中国の国務院弁公庁は先ごろ『原子力発電の標準化作業に関する指導意見(ガイドライン)』を通達した。これに業界内外から強い関心が寄せられている。
同ガイドラインでは、標準化は中国の原発の安全性と持続可能な発展を支える上で重要であり、原発の輸出を促進する重要な足がかりでもあると指摘。中国が原発大国から原発強国への転換を進める上で重要な意味を持つものだとの認識を示した。
第3世代原子炉「華龍1号」は、パキスタンで建設が進められており、英国でも審査段階に入ったほか、アルゼンチンにも輸出することで基本合意するなど、今後、中国の自主設計による原発ユニットの輸出に弾みがつくとみられる。
なお、原発の輸出には重要な問題が絡んでくる。標準化を巡る主導権争いで発言力を強めることだ。

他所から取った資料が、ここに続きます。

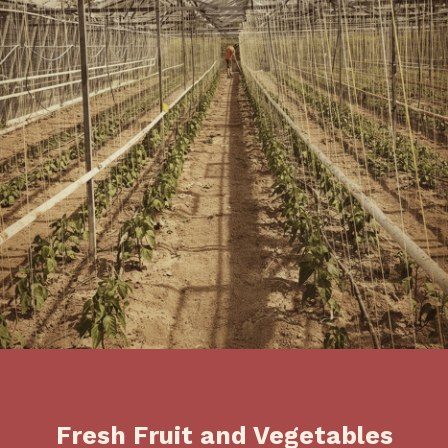
Fresh Fruit and Vegetables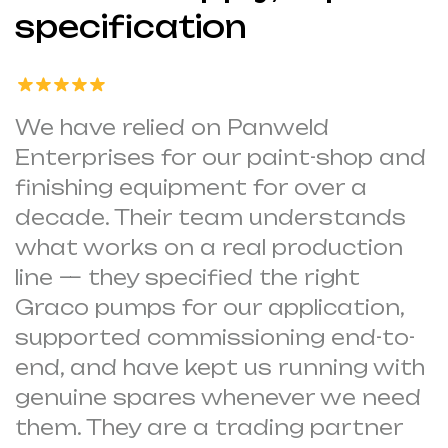
specification
We have relied on Panweld
Enterprises for our paint-shop and
finishing equipment for over a
decade. Their team understands
what works on a real production
line — they specified the right
Graco pumps for our application,
supported commissioning end-to-
end, and have kept us running with
genuine spares whenever we need
them. They are a trading partner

国家能源局科技司の関係責任者はこのほど、記者の取材に対し、「近年、中国では原発の規格化作業を段階的に進めており、これまでに900項目以上を発表し、原発の全ライフサイクルの各段階における標準体系を整備してきた」と述べた。
「制度整備、実施強化、全体計画、輸出支援」の原則に基づき、同ガイドラインでは発展目標を次の3段階に分けている。
1、1~2年かけて中国の原発技術の標準体系を整備する。
2、5年程度かけて中国の原発標準の実用化をめざす。
3、10年かけて原発標準化の「強国」入りを果たし、原発標準化で世界をリードする。